Data for the task →
*** Begin section ***
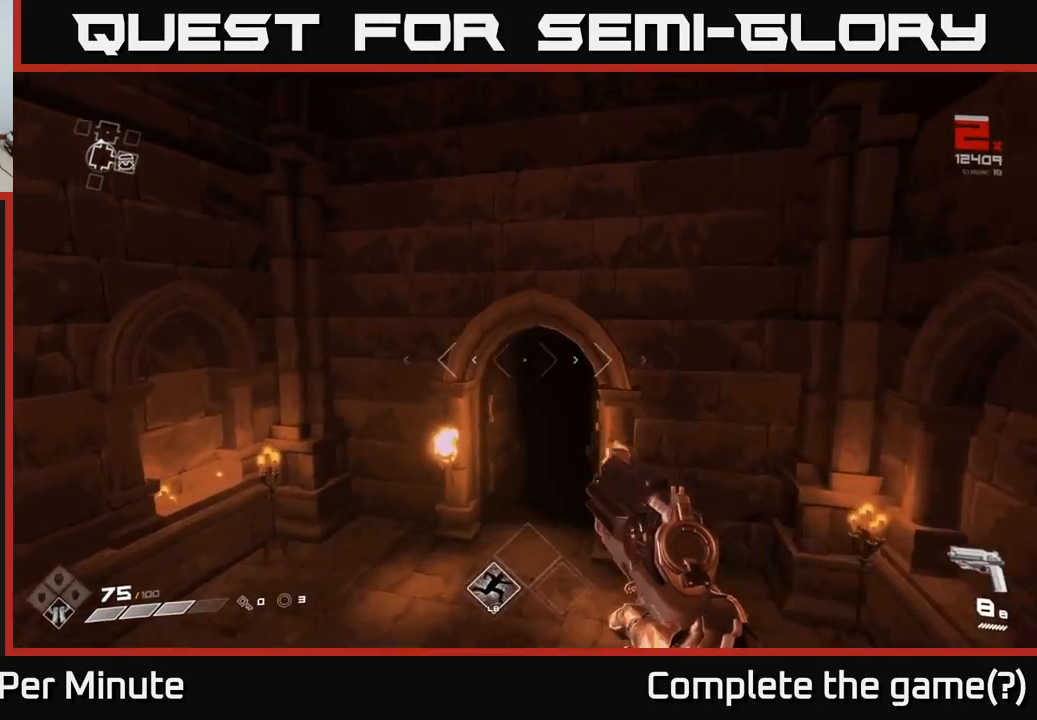
{"buttons": [], "left_stick": "down", "right_stick": "center", "events": [[100, "left_stick", "up-right"], [183, "A", "down"], [283, "left_stick", "up"], [300, "A", "up"], [467, "left_stick", "down"]]}
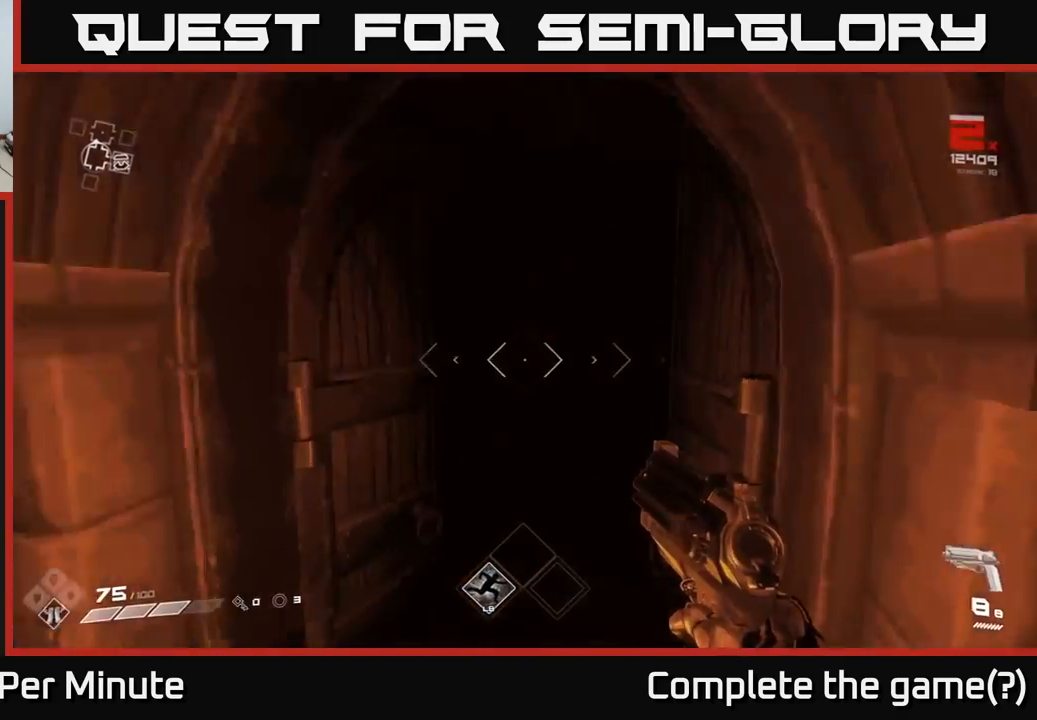
{"buttons": [], "left_stick": "up", "right_stick": "center", "events": [[117, "left_stick", "up-right"], [117, "right_stick", "right"], [167, "left_stick", "up"], [267, "right_stick", "center"]]}
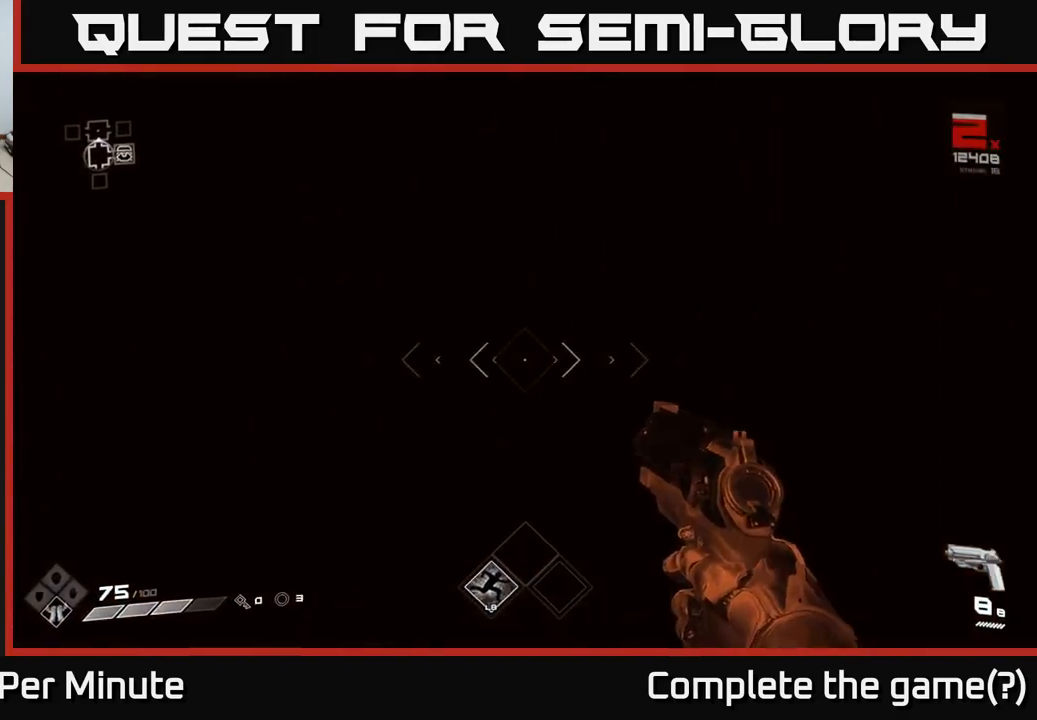
{"buttons": [], "left_stick": "up", "right_stick": "center", "events": []}
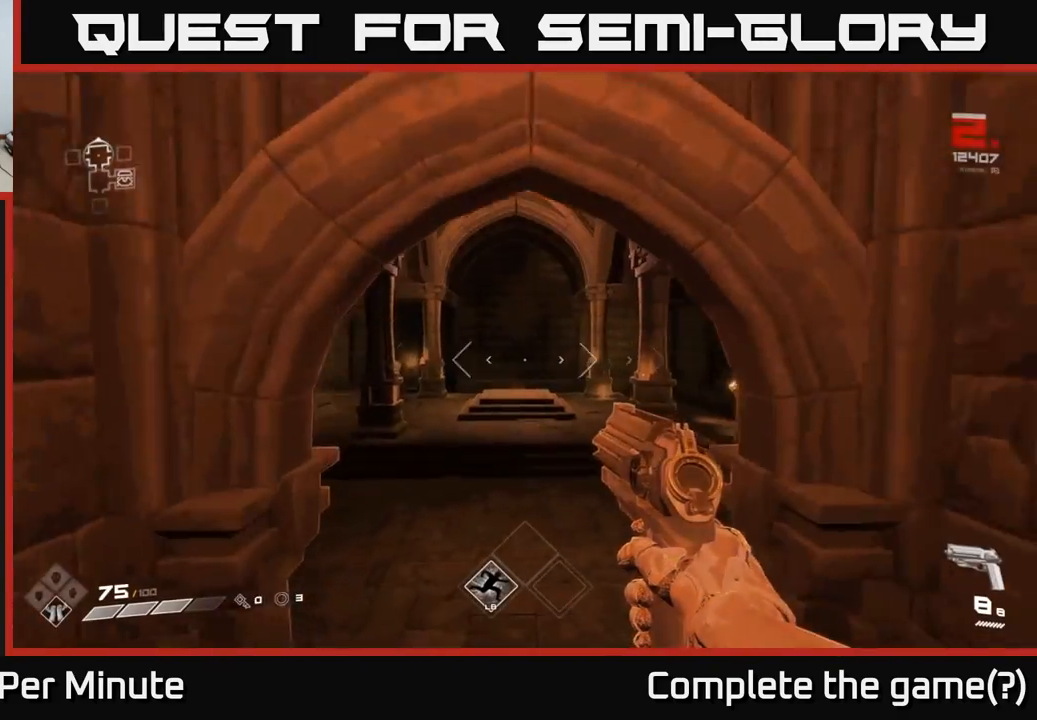
{"buttons": ["A"], "left_stick": "up", "right_stick": "center", "events": [[417, "A", "down"]]}
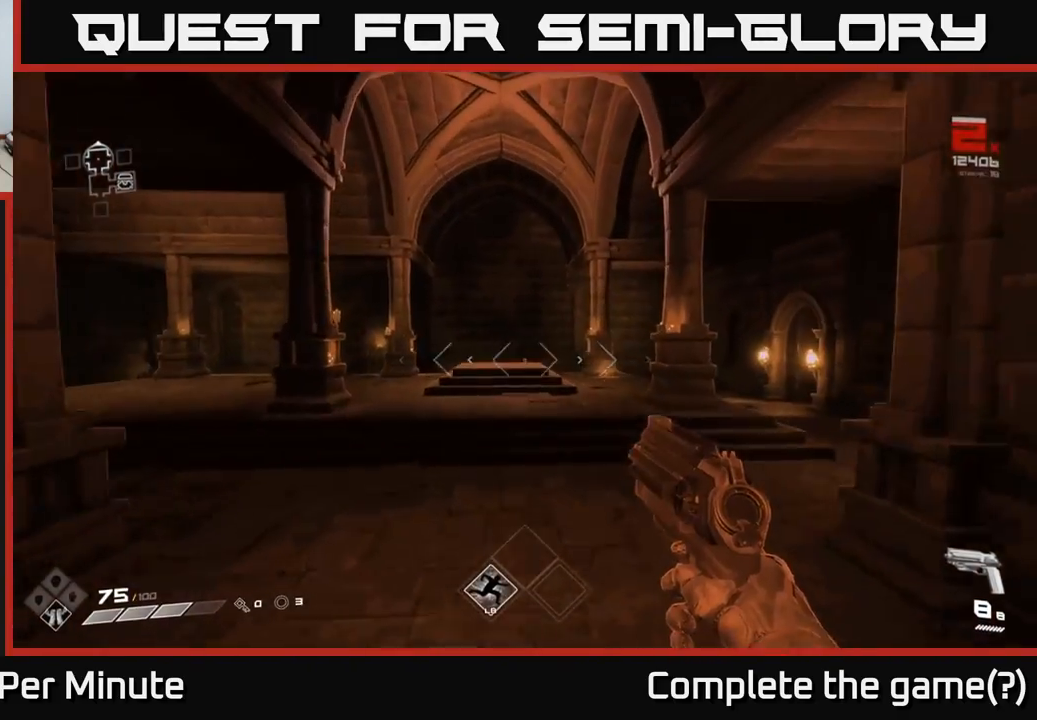
{"buttons": [], "left_stick": "up-right", "right_stick": "right", "events": [[33, "A", "up"], [33, "left_stick", "up-right"], [283, "A", "down"], [300, "A", "up"], [450, "right_stick", "right"]]}
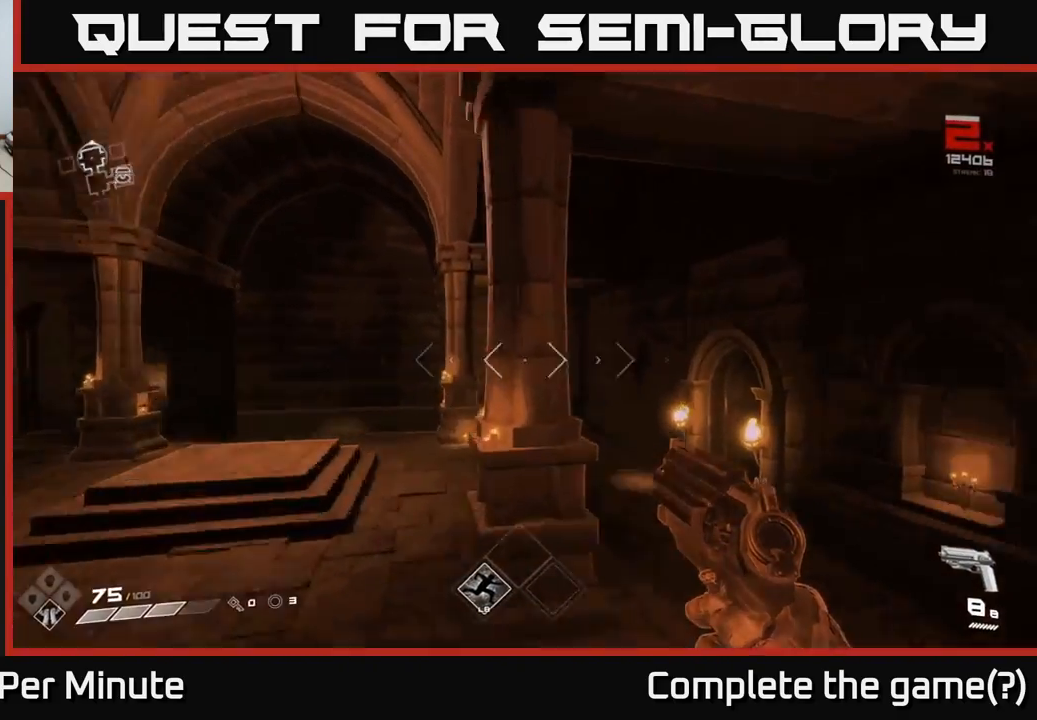
{"buttons": [], "left_stick": "left", "right_stick": "right", "events": [[167, "A", "down"], [183, "left_stick", "up"], [200, "right_stick", "center"], [233, "A", "up"], [283, "left_stick", "up-left"], [383, "right_stick", "right"], [467, "left_stick", "left"]]}
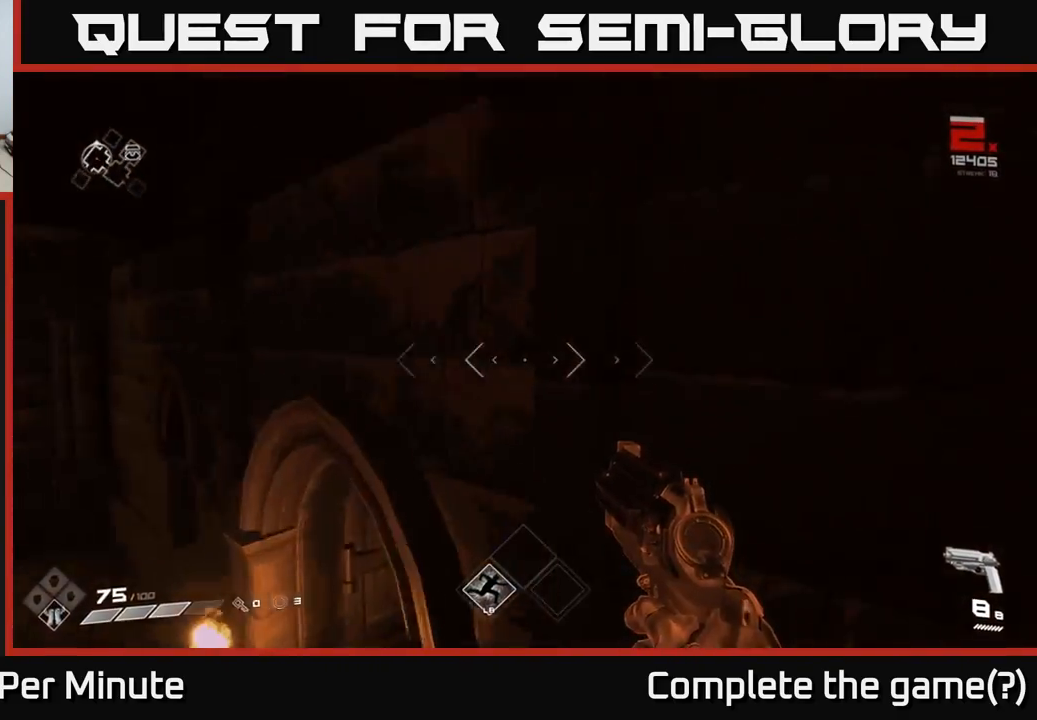
{"buttons": [], "left_stick": "right", "right_stick": "right", "events": [[117, "right_stick", "center"], [333, "right_stick", "right"], [383, "left_stick", "up-right"], [500, "left_stick", "right"]]}
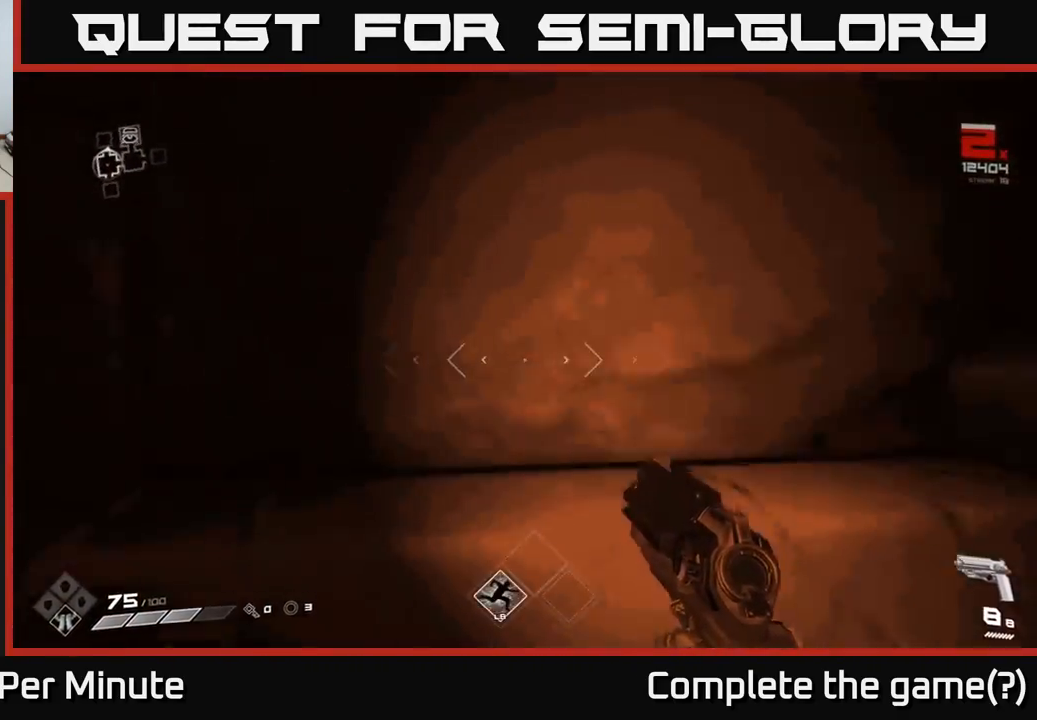
{"buttons": [], "left_stick": "right", "right_stick": "right", "events": [[133, "left_stick", "down-right"], [417, "left_stick", "right"]]}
*** End section ***
What you should do →
Wherever "center" occurs in the entries above, copy the line it sits on.

Answer for the task →
{"buttons": [], "left_stick": "down", "right_stick": "center", "events": [[100, "left_stick", "up-right"], [183, "A", "down"], [283, "left_stick", "up"], [300, "A", "up"], [467, "left_stick", "down"]]}
{"buttons": [], "left_stick": "up", "right_stick": "center", "events": [[117, "left_stick", "up-right"], [117, "right_stick", "right"], [167, "left_stick", "up"], [267, "right_stick", "center"]]}
{"buttons": [], "left_stick": "up", "right_stick": "center", "events": []}
{"buttons": ["A"], "left_stick": "up", "right_stick": "center", "events": [[417, "A", "down"]]}
{"buttons": [], "left_stick": "left", "right_stick": "right", "events": [[167, "A", "down"], [183, "left_stick", "up"], [200, "right_stick", "center"], [233, "A", "up"], [283, "left_stick", "up-left"], [383, "right_stick", "right"], [467, "left_stick", "left"]]}
{"buttons": [], "left_stick": "right", "right_stick": "right", "events": [[117, "right_stick", "center"], [333, "right_stick", "right"], [383, "left_stick", "up-right"], [500, "left_stick", "right"]]}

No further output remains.